I saw a review of Robert Adams’ book Summer Nights Walking, a recent republication and expansion of his 1985 book Summer Nights, both published by Aperture, which is virtually a guarantee that the technical aspects of the book, and its physical appearance, will be perfect. Aperture’s website describes the book as follows:
Illuminated by moonlight and streetlamp, the houses, roads, sidewalks, and fields in Summer Nights, Walking (Aperture/YUAG, September 2009) retain the wonder and stillness of the original edition, while adopting the artist’s intention of a dreamy fluidity, befitting his nighttime perambulations. The extraordinary care taken with the new reproductions also registers Adams’s attention to the subtleties of the night, and conveys his appeal to look again at places we might have dismissed as uninteresting. Adams observes, “What attracted me to the subjects at a new hour was the discovery then of a neglected peace.”
These black-and-white photos, shot in Colorado in the 1970s and 1980s, lead you through a community you’ve never seen, and make you a part of it. His other images take you through an American west that is endlessly interesting. His images are generally uncluttered, with a clear central focus; they are always sharply observed; the viewer, even one seeing a familiar setting, sees it differently, changed.

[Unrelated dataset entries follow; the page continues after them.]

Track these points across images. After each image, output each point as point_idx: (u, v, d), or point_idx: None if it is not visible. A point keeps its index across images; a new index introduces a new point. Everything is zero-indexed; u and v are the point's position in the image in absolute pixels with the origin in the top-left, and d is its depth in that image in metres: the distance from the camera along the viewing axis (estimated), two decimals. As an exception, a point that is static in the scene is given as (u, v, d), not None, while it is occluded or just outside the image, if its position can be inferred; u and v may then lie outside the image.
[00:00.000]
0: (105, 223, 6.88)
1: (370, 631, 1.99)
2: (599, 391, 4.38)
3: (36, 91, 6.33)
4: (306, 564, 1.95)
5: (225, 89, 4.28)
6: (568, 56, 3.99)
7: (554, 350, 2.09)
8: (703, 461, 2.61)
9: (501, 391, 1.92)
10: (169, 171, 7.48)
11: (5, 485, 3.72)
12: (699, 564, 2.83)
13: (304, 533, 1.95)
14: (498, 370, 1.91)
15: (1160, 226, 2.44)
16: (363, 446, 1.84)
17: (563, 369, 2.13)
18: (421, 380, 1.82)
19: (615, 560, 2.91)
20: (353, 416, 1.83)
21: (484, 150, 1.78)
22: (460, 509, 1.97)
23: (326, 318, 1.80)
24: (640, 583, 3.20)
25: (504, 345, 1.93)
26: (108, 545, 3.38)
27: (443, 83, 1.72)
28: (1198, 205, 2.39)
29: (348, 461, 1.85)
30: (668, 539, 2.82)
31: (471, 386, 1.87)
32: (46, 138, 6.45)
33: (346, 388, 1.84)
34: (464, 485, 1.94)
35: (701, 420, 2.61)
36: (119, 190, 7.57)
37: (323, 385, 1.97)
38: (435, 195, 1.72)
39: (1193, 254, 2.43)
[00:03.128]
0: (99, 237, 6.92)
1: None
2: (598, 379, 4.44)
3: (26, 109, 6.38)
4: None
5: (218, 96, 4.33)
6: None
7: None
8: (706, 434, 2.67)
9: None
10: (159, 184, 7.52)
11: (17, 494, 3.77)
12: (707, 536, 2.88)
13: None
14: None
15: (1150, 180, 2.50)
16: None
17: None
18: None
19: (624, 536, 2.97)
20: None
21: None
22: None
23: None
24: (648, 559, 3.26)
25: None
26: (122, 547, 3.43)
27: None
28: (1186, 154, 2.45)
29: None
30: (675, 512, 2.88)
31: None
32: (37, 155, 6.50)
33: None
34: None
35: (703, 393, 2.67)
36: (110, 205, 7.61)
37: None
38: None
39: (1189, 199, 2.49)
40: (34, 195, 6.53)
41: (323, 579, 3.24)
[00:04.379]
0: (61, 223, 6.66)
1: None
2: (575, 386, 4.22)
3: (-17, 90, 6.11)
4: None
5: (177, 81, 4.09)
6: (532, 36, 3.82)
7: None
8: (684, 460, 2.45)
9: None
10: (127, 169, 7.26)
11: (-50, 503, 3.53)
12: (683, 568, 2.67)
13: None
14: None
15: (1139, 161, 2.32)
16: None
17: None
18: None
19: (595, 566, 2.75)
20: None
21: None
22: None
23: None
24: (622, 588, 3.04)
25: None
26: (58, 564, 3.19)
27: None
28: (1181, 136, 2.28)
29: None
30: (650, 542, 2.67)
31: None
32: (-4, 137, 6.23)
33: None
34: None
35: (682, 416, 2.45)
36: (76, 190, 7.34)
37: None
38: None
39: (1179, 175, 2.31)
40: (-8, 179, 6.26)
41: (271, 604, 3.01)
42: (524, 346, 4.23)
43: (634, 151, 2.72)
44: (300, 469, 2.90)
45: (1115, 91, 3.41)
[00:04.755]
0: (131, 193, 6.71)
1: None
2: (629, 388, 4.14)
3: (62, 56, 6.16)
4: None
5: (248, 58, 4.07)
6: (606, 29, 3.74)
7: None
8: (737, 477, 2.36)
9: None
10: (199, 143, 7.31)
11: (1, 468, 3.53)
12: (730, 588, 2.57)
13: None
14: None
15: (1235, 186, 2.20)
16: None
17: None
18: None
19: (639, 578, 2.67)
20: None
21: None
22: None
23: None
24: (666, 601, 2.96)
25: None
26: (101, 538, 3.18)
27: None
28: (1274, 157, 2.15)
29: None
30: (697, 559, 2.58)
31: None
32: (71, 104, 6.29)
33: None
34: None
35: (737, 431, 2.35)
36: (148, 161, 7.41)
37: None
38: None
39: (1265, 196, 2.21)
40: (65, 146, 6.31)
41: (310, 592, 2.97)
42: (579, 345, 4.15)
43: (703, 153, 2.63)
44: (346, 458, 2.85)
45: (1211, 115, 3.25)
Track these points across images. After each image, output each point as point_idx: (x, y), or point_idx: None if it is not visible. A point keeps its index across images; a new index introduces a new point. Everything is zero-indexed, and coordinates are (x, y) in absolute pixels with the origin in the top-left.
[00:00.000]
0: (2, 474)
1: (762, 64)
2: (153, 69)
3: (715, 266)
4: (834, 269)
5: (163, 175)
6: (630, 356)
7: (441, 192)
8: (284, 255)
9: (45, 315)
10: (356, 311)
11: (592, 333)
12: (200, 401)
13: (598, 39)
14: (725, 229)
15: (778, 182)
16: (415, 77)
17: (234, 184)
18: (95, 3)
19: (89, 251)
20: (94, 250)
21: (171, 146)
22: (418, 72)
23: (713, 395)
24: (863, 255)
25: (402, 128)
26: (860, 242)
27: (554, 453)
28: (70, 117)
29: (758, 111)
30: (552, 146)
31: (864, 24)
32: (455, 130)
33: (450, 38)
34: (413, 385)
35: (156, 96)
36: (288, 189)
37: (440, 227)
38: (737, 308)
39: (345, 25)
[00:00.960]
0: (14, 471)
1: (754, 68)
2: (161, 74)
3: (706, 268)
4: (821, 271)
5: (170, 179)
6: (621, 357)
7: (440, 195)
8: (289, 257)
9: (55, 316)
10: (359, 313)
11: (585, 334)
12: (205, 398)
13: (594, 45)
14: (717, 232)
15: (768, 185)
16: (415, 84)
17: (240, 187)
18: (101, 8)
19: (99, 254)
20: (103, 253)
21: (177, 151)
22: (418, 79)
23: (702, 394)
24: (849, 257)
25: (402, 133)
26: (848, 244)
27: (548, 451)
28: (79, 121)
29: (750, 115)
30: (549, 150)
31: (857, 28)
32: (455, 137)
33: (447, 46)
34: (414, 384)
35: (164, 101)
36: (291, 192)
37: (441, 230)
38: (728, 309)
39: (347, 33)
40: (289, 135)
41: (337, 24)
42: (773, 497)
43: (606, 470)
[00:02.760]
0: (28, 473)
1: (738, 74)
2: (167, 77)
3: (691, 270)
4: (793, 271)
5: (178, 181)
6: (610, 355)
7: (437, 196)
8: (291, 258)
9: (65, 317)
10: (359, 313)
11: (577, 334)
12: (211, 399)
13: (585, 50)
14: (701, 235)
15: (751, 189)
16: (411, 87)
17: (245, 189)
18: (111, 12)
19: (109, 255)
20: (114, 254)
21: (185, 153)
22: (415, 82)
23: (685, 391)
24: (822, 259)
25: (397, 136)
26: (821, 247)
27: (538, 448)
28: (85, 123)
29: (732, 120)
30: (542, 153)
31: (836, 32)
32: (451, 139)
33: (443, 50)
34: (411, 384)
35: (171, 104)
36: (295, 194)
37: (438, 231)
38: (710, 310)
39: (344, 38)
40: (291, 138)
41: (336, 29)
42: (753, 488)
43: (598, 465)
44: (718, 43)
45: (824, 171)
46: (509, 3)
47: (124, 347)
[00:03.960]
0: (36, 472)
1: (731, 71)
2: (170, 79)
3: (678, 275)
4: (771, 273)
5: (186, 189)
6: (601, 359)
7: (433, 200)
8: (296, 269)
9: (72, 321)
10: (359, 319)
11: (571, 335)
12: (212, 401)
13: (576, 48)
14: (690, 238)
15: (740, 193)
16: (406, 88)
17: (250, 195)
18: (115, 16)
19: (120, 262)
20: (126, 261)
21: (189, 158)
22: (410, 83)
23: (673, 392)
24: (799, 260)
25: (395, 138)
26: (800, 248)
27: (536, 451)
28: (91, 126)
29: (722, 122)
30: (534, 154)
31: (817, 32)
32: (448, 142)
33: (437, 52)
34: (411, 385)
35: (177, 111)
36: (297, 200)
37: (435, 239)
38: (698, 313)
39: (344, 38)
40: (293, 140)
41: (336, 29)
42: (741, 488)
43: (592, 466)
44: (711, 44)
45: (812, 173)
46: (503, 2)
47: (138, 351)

A recent exhibition at the Fraenkel Gallery in San Francisco focuses on trees—stumps, seedlings, (what looks to me like a clear-cut) mountainside, mature trees…again, an American landscape transformed by how it is viewed.
Andrew Moore has worked, it seems, largely in color. His recent exhibition at the Akron Art Museum, is the basis for his book Detroit Disassembled. This is a stunning collection of a city in the midst of collapse, with images from the industrial heart of the city (photographs of Ford’s River Rouge plant, Fisher Body, the old Packard Motor Car Company plant), to municipal buildings, to civic landmarks to the neighborhoods. It’s interesting to contrast his photographs of the Rouge (e.g., on pp. 9 and 13) with the extremely elegant photographs in Michael Kenna’s The Rouge. Kenna worked in b&w, and his images are understated, the decline and decay less obvious behind a foreground of strength and solidity.
Moore takes us inside, shows us the rusting equipment, the empty factory space, bare of equipment and people, stretching, it seems, almost to infinity. Two struck me with special force. The first is an office at the former Ford headquarters building (p. 31), with what appears to be a sumptuous green carpet, but may be, you realize, sumptuous green mold. The second is an elegant brick building, obviously abandoned (p. 103), when you note the homeless man in the entryway. It’s the University Club of Detroit, once the locus of upper-middle-class power in the city, now covered with vines, in red, yellow, and green.
But throughout the book I saw images that arrested me—an old, classic movie palace turned into a parking deck; a (closed) library branch, with carousels of paperbacks still there…
Take a look yourself, at the work of both of these photographers, and be prepared to have your way of seeing changed.